Fly
A programming language for writing easily and quickly all types of software.
import fly.os
main() {
os.print("Hello, World!")
}
Fast
Built on LLVM, Fly compiles to optimised native code for all major platforms.
Simple
Clean, readable syntax designed to be easy to write and understand with no unnecessary complexity.
Powerful
Multi-paradigm with procedural, object-oriented, and functional programming support.
Zero-copy functions, by design
In Fly every parameter is always passed by reference — no copies, ever.
Mark a parameter const to declare it as a read-only input.
Leave it mutable and it becomes an output: the function writes results
directly into the caller's variables.
This keeps call overhead minimal and lets LLVM optimise aggressively, regardless of what you are passing.
Read the Docs// const = input (read-only reference)
// no const = output (written directly by the function)
calc(const int n, int result) {
result = n * 2
}
main() {
int x
calc(21, x) // x = 42
}
Error handling, rethought
Use fail to signal an error with an optional code and message.
Errors propagate automatically to the caller — no explicit rethrow needed.
Wrap calls in handle to capture any error into the
error variable, populated automatically.
Then branch on it to decide what to do.
get(const string url) {
if (url == "") {
fail 1, "url is empty"
}
}
main() {
handle {
get("")
}
if (error) {
// manage error ...
}
}
A clean object model
Fly has three distinct building blocks: struct for pure data,
class for objects with behaviour, and interface
for contracts.
A struct holds fields and can extend one other struct —
no virtual dispatch, no hidden cost.
A class adds virtual methods via vtable and can extend
a struct and implement multiple interfaces.
An interface defines method signatures only and can
extend multiple other interfaces.
Heap objects are created with new and released with
delete — or left to a smart pointer to handle automatically.
struct Point {
int x
int y
}
interface Drawable {
draw()
}
class Circle : Point, Drawable {
int radius
draw() { /* render ... */ }
}
main() {
Circle c = new Circle()
c.radius = 5
c.draw()
delete c
}
process() {
Point p = new unique Point()
p.x = 10
p.y = 42
} // ← p freed automatically here
main() {
process() // no leaks, no delete
}
Memory management, your way
Fly gives you three ownership models — no garbage collector, no runtime overhead.

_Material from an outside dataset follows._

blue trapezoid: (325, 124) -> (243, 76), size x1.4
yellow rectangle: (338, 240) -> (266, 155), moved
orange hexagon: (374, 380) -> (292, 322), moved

new unique grants exclusive ownership: the object is freed automatically
when the variable goes out of scope.
new shared uses reference counting: the object lives as long as at least
one owner exists.
new weak leaves lifetime control to you, with no counting overhead.
All three are deterministic: memory is released exactly when the scope ends, with no pauses and no surprises.